B. Analysis and Conclusions
The Authority finds that the Agency has failed to establish that the
Arbitrator improperly considered the grievant's retained grade in
determining his entitlement to retreat to the GS-12 Community Planning
and Development Specialist position. Rather, the Arbitrator's award is
specifically founded on his interpretation of the express language of
FPM letter 351-14 and his conclusion that the grievant was entitled to
lateral reassignment to the position he had previously held and from
which he had been promoted. It is clear that the thrust of the Agency's
argument constitutes nothing more than disagreement with the
Arbitrator's reasoning and conclusions based on the evidence before him.
Consequently, the exception does not provide a basis for finding the
award deficient. See, e.g., Federal Correctional Institution,
Petersburg, Virginia and American Federation of Government Employees,
Local 2052, Petersburg, Virginia, 13 FLRA 108 (1983).
V. DECISION
Accordingly, for the above reasons, the Agency's exceptions are
denied.
Issued, Washington, D.C., May 12, 1986.
/s/ Jerry L. Calhoun, Chairman
/s/ Henry B. Frazier III, Member
FEDERAL LABOR RELATIONS AUTHORITY
--------------- FOOTNOTES$ ---------------
(1) FPM letter 351-14 provides, in pertinent part:
When an agency is unable to offer an employee who has been
released from his or her competitive level a position at the same
grade or rate through reassignment or bumping rights, the agency
then determines whether the employee has RETREAT rights to a
better offer of assignment.
An employee has retreat rights ONLY to positions that are
identical or essentially the same as positions he or she actually
held in the past, and from which or through which the employee was
subsequently promoted. An employee does not acquire retreat
rights by merely being qualified for a position held by an
employee in the same subgroup.
* * * * * * *
Retreat rights are almost always to positions at a lower grade.

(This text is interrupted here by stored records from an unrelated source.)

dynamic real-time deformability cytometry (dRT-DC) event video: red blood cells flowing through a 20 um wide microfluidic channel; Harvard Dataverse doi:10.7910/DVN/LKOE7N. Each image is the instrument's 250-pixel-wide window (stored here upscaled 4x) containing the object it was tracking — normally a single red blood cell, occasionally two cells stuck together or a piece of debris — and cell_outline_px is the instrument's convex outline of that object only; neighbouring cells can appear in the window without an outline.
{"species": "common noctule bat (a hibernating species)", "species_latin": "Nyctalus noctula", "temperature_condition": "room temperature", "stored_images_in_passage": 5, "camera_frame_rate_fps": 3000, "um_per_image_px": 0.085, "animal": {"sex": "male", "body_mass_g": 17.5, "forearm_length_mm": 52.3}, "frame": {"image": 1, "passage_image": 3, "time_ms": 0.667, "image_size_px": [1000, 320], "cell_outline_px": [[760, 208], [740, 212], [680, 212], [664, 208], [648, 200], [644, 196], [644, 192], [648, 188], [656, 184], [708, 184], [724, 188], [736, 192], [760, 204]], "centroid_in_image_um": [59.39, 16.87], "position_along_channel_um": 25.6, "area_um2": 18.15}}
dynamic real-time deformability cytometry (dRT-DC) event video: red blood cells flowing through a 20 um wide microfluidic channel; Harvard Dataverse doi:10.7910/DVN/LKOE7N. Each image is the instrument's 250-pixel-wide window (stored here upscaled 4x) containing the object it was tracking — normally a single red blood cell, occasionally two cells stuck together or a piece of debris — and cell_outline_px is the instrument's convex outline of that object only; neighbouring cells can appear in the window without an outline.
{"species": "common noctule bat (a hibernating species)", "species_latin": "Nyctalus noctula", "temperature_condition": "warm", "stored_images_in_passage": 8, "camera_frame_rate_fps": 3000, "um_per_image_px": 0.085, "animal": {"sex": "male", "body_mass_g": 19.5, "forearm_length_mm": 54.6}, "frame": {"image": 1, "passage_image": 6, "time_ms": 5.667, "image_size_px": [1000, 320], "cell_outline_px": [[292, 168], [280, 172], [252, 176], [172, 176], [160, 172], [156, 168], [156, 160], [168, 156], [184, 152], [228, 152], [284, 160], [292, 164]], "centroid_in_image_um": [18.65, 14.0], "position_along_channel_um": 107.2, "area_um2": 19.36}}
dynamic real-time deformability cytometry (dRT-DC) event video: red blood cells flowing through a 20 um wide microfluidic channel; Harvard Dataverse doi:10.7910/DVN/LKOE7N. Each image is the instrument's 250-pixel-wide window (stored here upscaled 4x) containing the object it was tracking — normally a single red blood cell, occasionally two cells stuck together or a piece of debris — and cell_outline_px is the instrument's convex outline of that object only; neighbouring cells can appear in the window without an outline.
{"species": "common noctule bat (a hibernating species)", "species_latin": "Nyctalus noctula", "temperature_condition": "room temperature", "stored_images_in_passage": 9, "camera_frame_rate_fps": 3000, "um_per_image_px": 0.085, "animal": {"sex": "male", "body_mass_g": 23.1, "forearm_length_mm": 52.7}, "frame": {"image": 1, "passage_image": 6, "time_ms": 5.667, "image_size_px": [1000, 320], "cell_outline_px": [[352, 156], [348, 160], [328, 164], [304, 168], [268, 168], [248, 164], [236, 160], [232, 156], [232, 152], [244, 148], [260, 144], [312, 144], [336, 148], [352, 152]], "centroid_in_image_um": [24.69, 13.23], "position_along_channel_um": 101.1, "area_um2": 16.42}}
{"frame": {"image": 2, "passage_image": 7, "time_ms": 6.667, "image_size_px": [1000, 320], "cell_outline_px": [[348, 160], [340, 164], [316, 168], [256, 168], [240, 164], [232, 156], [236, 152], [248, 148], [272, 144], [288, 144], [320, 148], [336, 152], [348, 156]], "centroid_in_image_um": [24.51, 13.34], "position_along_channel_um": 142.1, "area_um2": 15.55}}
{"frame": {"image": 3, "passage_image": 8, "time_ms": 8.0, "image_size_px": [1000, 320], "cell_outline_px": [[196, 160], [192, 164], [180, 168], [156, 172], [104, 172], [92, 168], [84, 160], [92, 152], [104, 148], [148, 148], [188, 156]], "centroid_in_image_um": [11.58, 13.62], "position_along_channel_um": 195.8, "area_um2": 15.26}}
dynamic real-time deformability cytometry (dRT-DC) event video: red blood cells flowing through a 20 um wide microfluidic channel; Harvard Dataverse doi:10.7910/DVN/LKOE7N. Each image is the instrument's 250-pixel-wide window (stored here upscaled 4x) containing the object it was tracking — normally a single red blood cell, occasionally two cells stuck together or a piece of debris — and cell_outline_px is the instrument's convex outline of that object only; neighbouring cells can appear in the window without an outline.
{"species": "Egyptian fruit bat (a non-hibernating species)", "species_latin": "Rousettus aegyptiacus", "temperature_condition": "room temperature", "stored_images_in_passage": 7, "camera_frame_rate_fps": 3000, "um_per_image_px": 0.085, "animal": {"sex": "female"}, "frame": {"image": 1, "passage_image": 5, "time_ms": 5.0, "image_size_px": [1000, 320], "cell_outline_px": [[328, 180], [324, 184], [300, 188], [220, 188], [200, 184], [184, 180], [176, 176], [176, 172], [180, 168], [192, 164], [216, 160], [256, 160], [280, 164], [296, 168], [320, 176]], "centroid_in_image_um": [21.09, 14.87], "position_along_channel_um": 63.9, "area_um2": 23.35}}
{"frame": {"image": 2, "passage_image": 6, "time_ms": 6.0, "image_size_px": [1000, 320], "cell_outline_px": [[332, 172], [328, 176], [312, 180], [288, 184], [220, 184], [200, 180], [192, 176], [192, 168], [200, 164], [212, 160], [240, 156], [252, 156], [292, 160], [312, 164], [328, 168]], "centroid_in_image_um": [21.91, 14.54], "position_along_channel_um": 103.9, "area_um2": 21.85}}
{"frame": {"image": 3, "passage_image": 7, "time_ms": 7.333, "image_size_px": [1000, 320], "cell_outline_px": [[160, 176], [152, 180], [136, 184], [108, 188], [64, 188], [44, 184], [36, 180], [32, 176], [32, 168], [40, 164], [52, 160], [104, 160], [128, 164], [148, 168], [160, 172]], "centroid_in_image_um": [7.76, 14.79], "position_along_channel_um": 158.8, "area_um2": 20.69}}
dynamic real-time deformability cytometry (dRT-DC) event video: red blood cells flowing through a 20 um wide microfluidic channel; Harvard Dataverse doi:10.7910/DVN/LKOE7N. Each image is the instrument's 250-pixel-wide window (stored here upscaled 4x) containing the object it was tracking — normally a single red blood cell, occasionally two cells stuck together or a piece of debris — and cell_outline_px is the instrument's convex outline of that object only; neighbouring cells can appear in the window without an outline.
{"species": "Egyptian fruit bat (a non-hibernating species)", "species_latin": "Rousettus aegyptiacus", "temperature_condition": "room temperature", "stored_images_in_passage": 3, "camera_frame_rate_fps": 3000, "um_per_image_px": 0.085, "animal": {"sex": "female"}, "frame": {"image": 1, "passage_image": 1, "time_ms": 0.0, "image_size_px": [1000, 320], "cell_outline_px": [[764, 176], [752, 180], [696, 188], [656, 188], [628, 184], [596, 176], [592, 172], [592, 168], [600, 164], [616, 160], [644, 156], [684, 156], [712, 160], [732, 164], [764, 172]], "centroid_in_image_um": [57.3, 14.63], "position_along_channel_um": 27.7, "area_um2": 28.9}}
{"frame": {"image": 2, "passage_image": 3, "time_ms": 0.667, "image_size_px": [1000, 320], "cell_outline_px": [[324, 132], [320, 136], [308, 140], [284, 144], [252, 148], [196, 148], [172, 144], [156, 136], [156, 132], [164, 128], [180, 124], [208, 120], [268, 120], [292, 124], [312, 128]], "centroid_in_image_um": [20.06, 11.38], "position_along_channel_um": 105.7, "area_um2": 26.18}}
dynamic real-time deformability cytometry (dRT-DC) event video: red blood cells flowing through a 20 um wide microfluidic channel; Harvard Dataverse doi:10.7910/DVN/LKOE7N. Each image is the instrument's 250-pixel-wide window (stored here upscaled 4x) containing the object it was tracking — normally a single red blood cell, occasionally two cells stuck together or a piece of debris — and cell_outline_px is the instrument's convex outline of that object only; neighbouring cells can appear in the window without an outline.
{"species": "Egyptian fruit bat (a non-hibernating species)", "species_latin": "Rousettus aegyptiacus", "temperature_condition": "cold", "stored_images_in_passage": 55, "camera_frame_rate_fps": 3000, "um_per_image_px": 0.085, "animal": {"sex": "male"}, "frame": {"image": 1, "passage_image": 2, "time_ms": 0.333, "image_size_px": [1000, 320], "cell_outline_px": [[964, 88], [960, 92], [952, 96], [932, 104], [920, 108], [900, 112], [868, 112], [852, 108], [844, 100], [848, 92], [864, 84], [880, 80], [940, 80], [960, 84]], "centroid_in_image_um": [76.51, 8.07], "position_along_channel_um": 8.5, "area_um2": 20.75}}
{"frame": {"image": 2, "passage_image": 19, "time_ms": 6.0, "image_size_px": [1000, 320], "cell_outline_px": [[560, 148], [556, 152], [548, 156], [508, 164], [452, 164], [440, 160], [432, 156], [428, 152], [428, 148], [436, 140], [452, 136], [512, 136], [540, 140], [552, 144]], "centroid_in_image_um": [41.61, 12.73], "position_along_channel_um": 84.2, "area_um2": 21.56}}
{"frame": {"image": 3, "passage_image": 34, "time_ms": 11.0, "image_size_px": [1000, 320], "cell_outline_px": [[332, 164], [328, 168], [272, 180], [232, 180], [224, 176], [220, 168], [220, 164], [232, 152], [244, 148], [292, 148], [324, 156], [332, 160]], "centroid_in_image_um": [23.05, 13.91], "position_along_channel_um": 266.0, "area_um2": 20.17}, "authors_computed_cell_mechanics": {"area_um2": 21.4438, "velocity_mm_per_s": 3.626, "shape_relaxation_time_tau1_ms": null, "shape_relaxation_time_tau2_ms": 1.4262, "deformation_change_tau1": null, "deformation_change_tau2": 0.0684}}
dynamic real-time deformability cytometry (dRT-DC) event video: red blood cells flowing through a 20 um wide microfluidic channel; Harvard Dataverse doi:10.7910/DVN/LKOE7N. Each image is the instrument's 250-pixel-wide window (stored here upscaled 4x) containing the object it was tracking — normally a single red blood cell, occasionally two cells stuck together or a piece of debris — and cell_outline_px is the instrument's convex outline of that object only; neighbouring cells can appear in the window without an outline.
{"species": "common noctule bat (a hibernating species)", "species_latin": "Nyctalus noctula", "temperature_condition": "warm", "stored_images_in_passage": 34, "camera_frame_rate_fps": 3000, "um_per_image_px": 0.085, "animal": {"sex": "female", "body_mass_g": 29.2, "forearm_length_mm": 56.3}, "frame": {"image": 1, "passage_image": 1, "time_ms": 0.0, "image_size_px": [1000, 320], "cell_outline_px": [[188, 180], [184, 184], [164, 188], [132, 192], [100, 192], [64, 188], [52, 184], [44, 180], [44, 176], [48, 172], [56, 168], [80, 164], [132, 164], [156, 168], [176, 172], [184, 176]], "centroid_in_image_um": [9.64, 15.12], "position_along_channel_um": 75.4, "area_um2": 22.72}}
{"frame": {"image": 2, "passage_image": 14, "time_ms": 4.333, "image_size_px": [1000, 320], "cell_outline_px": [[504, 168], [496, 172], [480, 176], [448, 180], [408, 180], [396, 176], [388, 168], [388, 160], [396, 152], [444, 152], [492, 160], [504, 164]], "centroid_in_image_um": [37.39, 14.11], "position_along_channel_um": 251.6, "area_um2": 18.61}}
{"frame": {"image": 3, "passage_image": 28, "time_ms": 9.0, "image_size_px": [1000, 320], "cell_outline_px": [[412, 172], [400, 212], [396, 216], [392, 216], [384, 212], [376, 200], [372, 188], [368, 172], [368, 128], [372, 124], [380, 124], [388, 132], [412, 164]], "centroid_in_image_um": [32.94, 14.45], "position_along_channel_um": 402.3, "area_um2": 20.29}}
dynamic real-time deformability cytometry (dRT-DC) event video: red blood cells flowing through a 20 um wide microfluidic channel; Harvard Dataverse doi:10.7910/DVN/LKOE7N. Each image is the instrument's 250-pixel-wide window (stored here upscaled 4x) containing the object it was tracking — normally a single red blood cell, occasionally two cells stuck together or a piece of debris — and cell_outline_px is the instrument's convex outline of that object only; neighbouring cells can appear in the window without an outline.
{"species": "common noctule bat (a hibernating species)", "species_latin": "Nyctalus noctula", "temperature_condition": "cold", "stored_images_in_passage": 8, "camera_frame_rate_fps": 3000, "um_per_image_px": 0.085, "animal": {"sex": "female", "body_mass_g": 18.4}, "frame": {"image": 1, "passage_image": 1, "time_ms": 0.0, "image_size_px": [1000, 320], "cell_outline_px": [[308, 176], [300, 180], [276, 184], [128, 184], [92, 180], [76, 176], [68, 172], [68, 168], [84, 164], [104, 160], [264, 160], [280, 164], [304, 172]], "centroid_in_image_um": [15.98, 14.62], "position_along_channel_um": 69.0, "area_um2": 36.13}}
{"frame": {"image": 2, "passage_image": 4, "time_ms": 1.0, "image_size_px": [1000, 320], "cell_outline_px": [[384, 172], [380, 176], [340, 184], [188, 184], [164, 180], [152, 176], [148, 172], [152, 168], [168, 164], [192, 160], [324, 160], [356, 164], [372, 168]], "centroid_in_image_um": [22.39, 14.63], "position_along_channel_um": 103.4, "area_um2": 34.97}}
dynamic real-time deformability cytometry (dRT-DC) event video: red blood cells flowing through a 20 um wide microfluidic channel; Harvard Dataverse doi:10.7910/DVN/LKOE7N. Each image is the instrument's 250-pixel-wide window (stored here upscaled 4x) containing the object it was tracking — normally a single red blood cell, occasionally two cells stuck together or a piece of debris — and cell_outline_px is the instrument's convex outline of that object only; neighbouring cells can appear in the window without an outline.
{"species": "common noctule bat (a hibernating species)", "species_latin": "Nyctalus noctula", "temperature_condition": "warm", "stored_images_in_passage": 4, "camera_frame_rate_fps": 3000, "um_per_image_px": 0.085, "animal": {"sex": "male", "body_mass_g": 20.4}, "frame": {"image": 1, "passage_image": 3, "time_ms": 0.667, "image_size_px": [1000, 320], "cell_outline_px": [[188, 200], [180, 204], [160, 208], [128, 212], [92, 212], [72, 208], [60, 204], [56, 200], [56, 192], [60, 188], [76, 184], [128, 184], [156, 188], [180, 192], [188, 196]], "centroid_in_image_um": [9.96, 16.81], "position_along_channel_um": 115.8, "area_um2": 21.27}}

In order for an employee to have retreat rights to a position at
his or her present grade, the employee must have formerly held a
position at the present grade and have been promoted out of it to
another position. In short, the employee must have held a
position with a grade which is higher than his or her present
grade.
(2) McMahon v. Department of the Army, MSPB Docket No. SL03518210290
(June 7, 1984).
(3) The Authority notes that the most recent final regulations
governing RIF's, 5 CFR part 351 (1986), promulgated by OPM also do not
prohibit lateral reassignments or restrict retreat rights only to
positions at lower grades. In that regard, the Authority further notes
that the supplementary information published by OPM concerning these
most recent regulations clearly indicates that an employee has retreat
rights to positions at the same grade level which were previously held
by the employee. 51 Fed. Reg. 318 (Jan. 3, 1986).